To determine if higher yields of FFA can be produced in Synechococcus sp. PCC 7002 compared to S. elongatus PCC 7942, additional strategies for improving FFA biosynthesis were investigated. The acyl-ACP thioesterase from C. reinhardtii (fat1) was previously shown to have activity similar to ‘tesA in S. elongatus PCC 7942 (Ruffing, 2013a). Therefore, fat1 was expressed in Synechococcus sp. PCC 7002, along with fadD knockout, to form strain S03. Unexpectedly, S03 showed only a slight increase in excreted FFA concentration compared to S01, which has only the fadD knockout (Figure 4A). The fat1 gene was previously cloned from the associated C. reinhardtii mRNA transcript (Ruffing, 2013a), which likely includes a chloroplast-targeting signal for translocation of Fat1, a nuclear-encoded protein, into the chloroplast. Inclusion of the chloroplast-targeting signal may lead to either low enzyme activity or secretion of the enzyme, as the cyanobacterial membrane is evolutionarily similar to the chloroplast membrane (Giovannoni et al., 1988). To eliminate this potential source of low activity, a putative chloroplast-targeting signal was predicted using ChloroP 1.1 (Emanuelsson et al., 1999), and a new forward primer was designed to exclude this 5′ signal sequence, yielding a truncated fat1 (tfat1). Expression of tfat1 in S05 led to a nearly threefold increase FFA production and excretion compared to the fat1-expressing S03 strain (Figure 4A). However, the amount of FFA produced by S05 was still lower than that produced by the ‘tesA-expressing S02 strain. Additionally, S05 had lower growth and photosynthetic yield compared to S02 (Figures 4B,C); therefore, further strain development utilized the ‘tesA thioesterase rather than fat1 or tfat1 acyl-ACP thioesterases.
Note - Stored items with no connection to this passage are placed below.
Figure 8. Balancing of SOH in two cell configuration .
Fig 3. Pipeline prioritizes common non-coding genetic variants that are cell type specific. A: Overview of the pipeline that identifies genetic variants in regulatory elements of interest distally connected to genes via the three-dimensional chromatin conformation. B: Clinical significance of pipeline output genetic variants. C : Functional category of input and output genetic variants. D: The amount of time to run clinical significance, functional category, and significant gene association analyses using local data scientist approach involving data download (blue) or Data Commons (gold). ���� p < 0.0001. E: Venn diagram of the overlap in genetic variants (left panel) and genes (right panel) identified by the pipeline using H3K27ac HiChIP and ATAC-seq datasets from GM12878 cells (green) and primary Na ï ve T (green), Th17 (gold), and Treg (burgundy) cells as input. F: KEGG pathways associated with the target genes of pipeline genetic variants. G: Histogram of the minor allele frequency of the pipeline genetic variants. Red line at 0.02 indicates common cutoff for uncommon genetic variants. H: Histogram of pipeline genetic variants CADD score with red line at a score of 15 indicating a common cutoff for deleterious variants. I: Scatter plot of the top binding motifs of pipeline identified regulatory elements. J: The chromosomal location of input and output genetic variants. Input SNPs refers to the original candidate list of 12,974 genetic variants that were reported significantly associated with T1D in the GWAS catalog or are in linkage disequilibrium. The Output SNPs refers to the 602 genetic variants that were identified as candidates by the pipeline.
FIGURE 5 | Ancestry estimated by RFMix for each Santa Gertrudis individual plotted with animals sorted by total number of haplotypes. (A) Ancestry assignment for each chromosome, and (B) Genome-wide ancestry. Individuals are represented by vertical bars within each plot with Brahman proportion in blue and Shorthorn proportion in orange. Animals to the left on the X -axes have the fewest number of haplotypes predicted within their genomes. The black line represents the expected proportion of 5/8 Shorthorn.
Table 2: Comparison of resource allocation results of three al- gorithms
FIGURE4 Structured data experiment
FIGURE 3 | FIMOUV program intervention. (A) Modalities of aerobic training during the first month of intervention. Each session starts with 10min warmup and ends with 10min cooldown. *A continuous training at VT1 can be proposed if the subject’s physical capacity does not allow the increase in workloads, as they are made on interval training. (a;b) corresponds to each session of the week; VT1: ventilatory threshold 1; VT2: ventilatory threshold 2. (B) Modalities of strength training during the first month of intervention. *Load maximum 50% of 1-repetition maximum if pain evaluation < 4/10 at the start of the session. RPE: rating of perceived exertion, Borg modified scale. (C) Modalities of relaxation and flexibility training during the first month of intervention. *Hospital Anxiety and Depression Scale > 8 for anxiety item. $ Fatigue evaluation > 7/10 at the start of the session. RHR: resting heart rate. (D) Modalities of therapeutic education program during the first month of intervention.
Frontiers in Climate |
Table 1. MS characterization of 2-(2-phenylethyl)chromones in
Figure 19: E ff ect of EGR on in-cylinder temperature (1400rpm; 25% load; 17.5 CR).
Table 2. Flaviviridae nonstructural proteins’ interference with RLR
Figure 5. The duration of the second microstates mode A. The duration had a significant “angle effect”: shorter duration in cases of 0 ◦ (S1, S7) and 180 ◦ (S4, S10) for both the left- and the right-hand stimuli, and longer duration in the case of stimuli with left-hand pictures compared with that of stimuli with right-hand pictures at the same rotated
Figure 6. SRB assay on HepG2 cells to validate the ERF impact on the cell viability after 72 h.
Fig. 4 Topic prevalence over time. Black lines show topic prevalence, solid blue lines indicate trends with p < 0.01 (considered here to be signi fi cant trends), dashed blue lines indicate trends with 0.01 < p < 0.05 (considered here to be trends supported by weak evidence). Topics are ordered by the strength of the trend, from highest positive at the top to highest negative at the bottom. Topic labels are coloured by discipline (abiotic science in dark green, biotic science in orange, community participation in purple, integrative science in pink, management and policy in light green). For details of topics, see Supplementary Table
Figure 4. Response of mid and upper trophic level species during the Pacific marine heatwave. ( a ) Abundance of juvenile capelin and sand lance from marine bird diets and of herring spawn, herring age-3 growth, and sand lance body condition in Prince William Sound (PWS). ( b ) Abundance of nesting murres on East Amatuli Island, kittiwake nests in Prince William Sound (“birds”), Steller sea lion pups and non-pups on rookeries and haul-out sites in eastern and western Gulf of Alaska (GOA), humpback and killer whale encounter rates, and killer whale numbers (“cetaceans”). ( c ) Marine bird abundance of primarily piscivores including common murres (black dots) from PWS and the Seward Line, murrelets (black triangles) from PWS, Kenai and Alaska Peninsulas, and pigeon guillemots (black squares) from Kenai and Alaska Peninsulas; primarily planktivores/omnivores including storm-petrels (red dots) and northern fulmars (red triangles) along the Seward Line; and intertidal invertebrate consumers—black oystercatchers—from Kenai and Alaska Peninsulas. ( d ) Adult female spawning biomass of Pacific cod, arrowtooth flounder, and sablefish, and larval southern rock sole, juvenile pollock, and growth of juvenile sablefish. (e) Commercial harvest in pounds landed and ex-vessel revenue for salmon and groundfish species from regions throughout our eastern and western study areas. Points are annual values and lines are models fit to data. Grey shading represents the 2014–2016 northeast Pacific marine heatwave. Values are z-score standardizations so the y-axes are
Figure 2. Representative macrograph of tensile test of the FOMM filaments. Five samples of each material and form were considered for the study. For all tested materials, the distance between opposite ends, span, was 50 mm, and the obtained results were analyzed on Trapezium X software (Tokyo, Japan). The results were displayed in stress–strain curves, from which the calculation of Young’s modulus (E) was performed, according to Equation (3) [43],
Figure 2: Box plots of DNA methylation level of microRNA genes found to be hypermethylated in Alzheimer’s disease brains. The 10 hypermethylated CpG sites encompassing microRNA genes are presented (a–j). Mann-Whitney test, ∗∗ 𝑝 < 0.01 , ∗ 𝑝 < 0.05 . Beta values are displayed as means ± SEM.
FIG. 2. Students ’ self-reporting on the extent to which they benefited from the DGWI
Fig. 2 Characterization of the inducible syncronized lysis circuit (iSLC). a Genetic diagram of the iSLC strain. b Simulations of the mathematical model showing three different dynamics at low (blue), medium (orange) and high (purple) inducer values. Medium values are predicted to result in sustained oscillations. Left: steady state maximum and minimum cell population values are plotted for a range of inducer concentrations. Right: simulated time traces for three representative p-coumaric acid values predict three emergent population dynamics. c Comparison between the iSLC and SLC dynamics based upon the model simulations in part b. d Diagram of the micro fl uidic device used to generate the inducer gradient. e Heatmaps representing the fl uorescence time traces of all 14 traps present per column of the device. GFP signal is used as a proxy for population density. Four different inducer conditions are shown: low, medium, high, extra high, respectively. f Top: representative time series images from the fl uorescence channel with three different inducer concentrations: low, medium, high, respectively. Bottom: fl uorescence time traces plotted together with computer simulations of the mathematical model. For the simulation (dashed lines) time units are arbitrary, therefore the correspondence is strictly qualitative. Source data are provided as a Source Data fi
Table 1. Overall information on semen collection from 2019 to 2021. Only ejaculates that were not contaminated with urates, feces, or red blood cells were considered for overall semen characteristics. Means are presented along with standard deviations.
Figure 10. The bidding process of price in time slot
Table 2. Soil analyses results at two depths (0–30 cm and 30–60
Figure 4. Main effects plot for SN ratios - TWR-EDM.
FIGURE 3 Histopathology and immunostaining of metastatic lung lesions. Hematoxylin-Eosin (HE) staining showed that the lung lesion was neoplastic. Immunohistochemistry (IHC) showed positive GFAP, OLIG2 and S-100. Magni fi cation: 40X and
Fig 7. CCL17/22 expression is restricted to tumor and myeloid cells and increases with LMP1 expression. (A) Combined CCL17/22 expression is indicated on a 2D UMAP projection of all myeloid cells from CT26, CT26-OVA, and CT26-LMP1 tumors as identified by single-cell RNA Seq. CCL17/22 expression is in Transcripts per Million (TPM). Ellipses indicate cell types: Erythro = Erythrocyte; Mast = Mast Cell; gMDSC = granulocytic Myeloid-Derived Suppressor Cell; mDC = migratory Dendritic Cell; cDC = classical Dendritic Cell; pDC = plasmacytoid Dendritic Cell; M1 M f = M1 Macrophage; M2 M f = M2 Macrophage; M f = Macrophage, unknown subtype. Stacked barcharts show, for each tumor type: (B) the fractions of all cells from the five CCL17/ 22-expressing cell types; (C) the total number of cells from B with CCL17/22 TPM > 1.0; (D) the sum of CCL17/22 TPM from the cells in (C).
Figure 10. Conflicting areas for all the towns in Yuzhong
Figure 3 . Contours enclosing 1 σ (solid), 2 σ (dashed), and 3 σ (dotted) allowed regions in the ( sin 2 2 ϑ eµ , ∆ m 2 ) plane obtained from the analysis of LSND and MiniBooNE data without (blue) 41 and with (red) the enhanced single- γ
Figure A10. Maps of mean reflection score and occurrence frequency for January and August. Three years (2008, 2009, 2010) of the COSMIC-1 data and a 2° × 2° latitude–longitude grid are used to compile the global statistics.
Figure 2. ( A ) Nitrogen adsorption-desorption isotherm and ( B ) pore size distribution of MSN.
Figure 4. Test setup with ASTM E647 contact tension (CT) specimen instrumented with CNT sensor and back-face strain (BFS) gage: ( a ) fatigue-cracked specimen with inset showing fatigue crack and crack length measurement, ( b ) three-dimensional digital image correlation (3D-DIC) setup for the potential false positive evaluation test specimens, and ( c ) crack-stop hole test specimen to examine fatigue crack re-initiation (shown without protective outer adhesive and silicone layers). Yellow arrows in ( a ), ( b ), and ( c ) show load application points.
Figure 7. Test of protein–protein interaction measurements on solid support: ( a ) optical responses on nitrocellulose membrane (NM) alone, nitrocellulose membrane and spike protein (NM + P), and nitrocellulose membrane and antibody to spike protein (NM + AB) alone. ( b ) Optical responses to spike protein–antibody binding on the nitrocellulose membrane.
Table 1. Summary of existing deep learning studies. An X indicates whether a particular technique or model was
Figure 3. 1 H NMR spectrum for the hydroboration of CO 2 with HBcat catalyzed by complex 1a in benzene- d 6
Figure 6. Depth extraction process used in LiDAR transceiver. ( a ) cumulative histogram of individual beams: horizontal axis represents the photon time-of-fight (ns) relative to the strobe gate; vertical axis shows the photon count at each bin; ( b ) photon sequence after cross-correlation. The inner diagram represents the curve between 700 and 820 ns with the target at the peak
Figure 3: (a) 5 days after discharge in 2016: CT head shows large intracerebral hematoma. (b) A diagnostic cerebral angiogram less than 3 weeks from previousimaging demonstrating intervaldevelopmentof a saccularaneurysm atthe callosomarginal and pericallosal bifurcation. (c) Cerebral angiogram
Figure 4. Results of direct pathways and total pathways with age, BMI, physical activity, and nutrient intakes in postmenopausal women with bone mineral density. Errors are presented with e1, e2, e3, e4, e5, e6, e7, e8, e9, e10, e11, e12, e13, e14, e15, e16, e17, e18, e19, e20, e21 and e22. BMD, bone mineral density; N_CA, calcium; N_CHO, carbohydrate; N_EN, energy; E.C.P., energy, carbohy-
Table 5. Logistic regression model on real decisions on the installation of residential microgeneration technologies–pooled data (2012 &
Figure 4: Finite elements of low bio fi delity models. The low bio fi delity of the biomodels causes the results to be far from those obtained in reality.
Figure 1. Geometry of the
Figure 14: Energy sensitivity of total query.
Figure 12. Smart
In addition to thioesterase expression, carbon fixation by RuBisCO is an important step for high carbon flux to support both growth and FFA biosynthesis. Similar to RuBisCO overexpression in S. elongatus PCC 7942, expression of the large and small subunits of RuBisCO from S. elongatus PCC 7942 (rbcLS) did not yield an improvement in FFA production in the Synechococcus sp. PCC 7002 strain S06 [(Ruffing, 2013a), Figure 4A]. Previous quantitative PCR studies in engineered S. elongatus PCC 7942 indicated that rbcLS expression is not significantly improved by integration of the P_trc-fat1-rbcLS synthetic operon (Ruffing, 2013a). Therefore, an additional promoter was inserted into the synthetic operon to drive rbcLS expression. The psbA1 promoter from S. elongatus PCC 7942 was cloned and inserted after ‘tesA to form the synthetic operon: P_trc-‘tesA-P_psbA1-rbcLS in S07, an engineered strain of Synechococcus sp. PCC 7002. Contrary to the results obtained in the S. elongatus PCC 7492 host (Ruffing, 2013a), rbcLS overexpression in S07 resulted in more than a threefold increase in excreted FFA concentrations (Figure 4A), suggesting that carbon fixation is in fact a rate-limiting step in FFA biosynthesis for Synechococcus sp. PCC 7002. The extracellular FFA concentrations in the S07 cultures had high variability, as illustrated by the error bars in Figure 4A, which represent the standard deviation of the three biological replicates. This measurement variability was due to FFA precipitation, illustrated by the inset image in Figure 4A, which made homogenous sampling difficult. The higher FFA production in S07 also resulted in reduced cell growth and photosynthetic yields (Figures 4B,C), indicating that high levels of FFA production may affect cellular physiology in Synechococcus sp. PCC 7002.